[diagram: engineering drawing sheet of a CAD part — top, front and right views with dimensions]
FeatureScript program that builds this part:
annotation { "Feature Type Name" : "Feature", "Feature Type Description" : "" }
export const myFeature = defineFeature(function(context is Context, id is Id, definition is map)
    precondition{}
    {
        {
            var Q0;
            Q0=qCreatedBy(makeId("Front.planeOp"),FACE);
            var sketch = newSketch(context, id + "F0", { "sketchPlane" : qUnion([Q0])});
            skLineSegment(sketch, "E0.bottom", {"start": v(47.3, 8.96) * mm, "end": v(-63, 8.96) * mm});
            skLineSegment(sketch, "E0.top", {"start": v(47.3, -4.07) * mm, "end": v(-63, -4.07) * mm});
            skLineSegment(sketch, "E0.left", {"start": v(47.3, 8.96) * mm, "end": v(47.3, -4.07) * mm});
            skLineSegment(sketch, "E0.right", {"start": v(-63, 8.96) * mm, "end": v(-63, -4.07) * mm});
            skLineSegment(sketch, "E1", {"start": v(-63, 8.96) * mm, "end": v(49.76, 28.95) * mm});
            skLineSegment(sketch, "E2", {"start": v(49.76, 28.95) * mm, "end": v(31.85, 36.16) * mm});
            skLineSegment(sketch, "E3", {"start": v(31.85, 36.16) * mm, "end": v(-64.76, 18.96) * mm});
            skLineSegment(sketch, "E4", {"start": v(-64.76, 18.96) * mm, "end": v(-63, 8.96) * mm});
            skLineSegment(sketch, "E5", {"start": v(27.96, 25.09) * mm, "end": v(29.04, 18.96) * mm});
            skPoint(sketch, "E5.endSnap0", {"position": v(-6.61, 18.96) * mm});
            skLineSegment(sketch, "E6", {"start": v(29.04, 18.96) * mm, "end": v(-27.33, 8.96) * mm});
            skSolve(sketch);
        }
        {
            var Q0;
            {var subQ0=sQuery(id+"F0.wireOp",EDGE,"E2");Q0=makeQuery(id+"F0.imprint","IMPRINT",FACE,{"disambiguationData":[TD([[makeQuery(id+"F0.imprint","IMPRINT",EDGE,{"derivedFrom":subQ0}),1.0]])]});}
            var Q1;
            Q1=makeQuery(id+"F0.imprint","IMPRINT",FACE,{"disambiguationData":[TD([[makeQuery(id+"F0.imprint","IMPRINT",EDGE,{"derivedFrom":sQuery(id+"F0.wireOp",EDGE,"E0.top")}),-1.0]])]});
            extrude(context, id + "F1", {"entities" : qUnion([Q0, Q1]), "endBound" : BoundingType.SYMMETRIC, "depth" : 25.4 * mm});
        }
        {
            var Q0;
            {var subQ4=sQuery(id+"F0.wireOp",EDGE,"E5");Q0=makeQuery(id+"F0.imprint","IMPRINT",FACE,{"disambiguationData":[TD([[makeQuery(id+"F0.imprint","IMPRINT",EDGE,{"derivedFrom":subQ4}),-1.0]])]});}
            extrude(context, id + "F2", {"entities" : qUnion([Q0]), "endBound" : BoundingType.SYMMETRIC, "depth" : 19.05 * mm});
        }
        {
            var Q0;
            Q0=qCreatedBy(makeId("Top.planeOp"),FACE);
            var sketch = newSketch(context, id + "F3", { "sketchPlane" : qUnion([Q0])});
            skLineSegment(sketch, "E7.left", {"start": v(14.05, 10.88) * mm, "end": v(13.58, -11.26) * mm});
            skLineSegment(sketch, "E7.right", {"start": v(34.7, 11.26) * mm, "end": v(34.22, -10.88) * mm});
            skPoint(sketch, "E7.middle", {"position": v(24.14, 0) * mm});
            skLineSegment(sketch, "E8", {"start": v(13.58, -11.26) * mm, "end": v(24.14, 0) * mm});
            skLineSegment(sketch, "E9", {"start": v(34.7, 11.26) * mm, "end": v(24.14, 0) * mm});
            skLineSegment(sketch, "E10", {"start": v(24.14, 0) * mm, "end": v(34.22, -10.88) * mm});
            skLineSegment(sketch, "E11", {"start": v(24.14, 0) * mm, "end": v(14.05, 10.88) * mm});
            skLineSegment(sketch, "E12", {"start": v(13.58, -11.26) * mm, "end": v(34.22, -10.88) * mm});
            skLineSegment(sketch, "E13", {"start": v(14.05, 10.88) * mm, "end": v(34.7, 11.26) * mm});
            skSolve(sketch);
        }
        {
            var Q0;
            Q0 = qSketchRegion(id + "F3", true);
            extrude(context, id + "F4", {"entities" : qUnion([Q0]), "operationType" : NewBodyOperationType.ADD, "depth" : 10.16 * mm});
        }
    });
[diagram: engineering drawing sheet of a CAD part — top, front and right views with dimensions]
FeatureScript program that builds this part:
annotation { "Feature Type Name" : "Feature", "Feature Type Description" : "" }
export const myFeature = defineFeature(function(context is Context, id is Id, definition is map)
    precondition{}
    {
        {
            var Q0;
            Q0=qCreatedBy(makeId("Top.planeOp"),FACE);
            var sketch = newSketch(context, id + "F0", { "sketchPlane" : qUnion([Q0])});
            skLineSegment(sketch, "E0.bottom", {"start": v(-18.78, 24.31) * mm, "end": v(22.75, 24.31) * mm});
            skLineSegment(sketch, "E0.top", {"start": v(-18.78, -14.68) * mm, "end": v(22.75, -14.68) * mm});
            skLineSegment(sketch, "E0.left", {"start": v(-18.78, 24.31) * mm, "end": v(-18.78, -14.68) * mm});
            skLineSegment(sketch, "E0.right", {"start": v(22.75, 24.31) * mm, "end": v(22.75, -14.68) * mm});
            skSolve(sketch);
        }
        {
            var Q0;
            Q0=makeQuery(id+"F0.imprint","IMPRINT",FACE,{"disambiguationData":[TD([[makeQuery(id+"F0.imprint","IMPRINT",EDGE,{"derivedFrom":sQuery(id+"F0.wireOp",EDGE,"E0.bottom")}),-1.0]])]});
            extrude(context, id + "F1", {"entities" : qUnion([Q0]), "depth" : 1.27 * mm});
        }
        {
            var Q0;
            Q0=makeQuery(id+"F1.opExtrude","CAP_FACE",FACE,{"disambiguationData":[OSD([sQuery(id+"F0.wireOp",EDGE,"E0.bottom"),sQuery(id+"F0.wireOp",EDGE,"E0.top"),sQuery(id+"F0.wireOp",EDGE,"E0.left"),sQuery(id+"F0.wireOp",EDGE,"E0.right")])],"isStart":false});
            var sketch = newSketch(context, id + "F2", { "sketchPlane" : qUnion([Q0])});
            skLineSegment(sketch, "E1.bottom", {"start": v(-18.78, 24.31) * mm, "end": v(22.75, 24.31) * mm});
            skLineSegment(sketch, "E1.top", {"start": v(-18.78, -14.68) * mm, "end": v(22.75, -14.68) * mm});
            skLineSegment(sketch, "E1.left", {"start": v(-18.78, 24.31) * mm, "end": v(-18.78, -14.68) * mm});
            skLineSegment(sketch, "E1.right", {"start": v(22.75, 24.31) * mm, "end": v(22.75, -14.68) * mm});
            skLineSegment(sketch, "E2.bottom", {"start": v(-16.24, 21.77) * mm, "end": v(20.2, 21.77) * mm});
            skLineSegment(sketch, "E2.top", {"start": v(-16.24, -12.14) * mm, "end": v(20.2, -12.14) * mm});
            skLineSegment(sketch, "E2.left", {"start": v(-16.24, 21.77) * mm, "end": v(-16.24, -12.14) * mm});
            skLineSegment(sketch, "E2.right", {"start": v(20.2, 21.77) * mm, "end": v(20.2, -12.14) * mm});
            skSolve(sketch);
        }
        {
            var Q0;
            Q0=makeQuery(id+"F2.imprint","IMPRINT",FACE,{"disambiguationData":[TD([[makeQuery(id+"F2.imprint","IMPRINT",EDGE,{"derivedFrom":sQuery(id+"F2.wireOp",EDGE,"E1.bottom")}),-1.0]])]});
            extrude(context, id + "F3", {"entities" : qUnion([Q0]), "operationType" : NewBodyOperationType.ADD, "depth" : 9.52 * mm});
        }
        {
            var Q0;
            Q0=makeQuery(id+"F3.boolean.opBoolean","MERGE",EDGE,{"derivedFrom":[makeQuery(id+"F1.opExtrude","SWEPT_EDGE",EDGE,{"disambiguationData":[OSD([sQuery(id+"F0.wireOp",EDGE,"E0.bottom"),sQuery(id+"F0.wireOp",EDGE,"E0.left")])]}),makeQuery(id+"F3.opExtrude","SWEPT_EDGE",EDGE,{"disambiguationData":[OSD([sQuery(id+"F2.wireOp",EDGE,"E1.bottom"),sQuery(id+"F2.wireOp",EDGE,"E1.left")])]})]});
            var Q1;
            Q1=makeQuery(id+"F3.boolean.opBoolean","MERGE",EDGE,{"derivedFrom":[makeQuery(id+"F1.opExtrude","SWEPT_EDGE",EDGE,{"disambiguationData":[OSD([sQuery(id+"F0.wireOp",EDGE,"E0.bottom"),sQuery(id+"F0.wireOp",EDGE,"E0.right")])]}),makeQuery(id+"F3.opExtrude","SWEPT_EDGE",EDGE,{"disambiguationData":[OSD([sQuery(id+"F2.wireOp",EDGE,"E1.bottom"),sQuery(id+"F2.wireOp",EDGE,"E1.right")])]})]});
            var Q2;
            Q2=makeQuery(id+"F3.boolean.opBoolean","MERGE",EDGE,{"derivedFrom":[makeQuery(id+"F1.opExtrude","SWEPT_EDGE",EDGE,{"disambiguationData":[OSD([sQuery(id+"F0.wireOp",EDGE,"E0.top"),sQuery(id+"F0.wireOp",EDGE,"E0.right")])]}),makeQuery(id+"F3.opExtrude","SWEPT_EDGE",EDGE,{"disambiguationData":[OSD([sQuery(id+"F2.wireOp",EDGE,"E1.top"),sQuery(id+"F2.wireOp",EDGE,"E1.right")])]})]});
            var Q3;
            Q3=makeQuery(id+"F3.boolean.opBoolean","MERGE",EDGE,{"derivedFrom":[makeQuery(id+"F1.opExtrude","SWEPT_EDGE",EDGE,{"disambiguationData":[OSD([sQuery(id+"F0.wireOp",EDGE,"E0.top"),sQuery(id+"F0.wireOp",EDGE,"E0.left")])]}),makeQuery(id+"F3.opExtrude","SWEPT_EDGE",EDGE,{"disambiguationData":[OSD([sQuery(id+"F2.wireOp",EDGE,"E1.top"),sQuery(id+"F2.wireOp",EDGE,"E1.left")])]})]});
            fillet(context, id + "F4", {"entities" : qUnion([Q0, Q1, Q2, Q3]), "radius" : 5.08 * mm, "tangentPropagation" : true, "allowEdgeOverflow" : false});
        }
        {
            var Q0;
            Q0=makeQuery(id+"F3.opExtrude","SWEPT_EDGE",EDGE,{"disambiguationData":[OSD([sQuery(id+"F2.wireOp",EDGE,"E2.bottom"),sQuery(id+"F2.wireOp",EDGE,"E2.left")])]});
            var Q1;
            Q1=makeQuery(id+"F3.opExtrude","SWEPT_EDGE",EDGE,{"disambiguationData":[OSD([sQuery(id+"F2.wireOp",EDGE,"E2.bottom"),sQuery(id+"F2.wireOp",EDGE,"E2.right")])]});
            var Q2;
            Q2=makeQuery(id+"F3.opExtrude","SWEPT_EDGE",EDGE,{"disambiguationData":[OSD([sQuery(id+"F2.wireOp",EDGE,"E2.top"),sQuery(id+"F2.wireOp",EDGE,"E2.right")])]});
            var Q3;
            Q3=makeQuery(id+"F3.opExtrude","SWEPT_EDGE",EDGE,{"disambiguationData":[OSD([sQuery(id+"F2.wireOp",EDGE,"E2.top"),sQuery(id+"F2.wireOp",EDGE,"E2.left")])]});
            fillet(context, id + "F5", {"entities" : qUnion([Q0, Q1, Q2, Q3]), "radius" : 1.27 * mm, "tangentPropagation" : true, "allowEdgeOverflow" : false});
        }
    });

------------------------------

Copy the records verbatim, from their first line through the line containing "v(27.96, 25.09) *", including both of those lines.

• **Answer to the exercise**:
[diagram: engineering drawing sheet of a CAD part — top, front and right views with dimensions]
FeatureScript program that builds this part:
annotation { "Feature Type Name" : "Feature", "Feature Type Description" : "" }
export const myFeature = defineFeature(function(context is Context, id is Id, definition is map)
    precondition{}
    {
        {
            var Q0;
            Q0=qCreatedBy(makeId("Front.planeOp"),FACE);
            var sketch = newSketch(context, id + "F0", { "sketchPlane" : qUnion([Q0])});
            skLineSegment(sketch, "E0.bottom", {"start": v(47.3, 8.96) * mm, "end": v(-63, 8.96) * mm});
            skLineSegment(sketch, "E0.top", {"start": v(47.3, -4.07) * mm, "end": v(-63, -4.07) * mm});
            skLineSegment(sketch, "E0.left", {"start": v(47.3, 8.96) * mm, "end": v(47.3, -4.07) * mm});
            skLineSegment(sketch, "E0.right", {"start": v(-63, 8.96) * mm, "end": v(-63, -4.07) * mm});
            skLineSegment(sketch, "E1", {"start": v(-63, 8.96) * mm, "end": v(49.76, 28.95) * mm});
            skLineSegment(sketch, "E2", {"start": v(49.76, 28.95) * mm, "end": v(31.85, 36.16) * mm});
            skLineSegment(sketch, "E3", {"start": v(31.85, 36.16) * mm, "end": v(-64.76, 18.96) * mm});
            skLineSegment(sketch, "E4", {"start": v(-64.76, 18.96) * mm, "end": v(-63, 8.96) * mm});
            skLineSegment(sketch, "E5", {"start": v(27.96, 25.09) * mm, "end": v(29.04, 18.96) * mm});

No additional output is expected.